Увы, мое наставничество, моя тренерская удачливость оказались недолговечными: на следующее занятие она не пришла. Дни шли своим чередом, и равнозначно их движению убывал мой оптимизм. Неделя, еще неделя, месяц. Сложной эволюции моего состояния не случилось. Сначала я ждал, а затем единовластно и разом пришла мысль: «Надо искать».
Обострился слух, обострилось зрение. Я вечно к чему-то прислушивался: ударила входная дверь, гул голосов, я мысленно их сортирую — мужской, женский, мужской, снова женский. На улице я вглядываюсь в лица. Проходит мимо автобус, ползет в общем потоке (кругом сутолока, ругань), а я рад: ползет, и слава богу — успею разглядеть. Экран окна: разводы пыли, запотелость стекол, краски блекнут, неузнаваемы лица. Я не замечаю, что иду, бегу наравне с автобусом, желаю разглядеть, разглядеть непременно. Какая-то однозначность состояния дома, на улице, в институте.

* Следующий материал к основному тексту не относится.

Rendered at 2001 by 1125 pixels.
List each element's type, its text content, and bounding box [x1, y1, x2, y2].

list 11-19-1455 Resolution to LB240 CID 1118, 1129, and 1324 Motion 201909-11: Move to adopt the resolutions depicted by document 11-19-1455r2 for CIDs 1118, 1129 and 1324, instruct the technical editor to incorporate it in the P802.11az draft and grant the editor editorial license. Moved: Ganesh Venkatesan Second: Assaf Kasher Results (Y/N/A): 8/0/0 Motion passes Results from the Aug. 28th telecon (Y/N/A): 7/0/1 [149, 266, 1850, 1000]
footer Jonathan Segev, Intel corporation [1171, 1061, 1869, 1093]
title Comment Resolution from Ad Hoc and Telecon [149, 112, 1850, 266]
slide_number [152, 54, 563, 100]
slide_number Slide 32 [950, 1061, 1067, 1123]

Седьмой этаж. Привычный перекур. Гурьбой выливаемся в коридор. Положено размяться. Вдох, выдох. На спор: «Достану коленом собственное ухо». Есть желающие? Нет желающих. Скверно! Стареем. Стоп, где Савенков? Он у нас самый спортивный. Савенков — это я. Меня там нет. Я потерялся: остался в мастерской. Смотрю в окно, безадресно смотрю. Стекло тоскливо холодит лоб. Лиц не видно, лишь контуры фигур, а мозг начеку: похожа — непохожа, похожа — непохожа. Сейчас окончится перерыв, надо успеть задать себе все необходимые вопросы.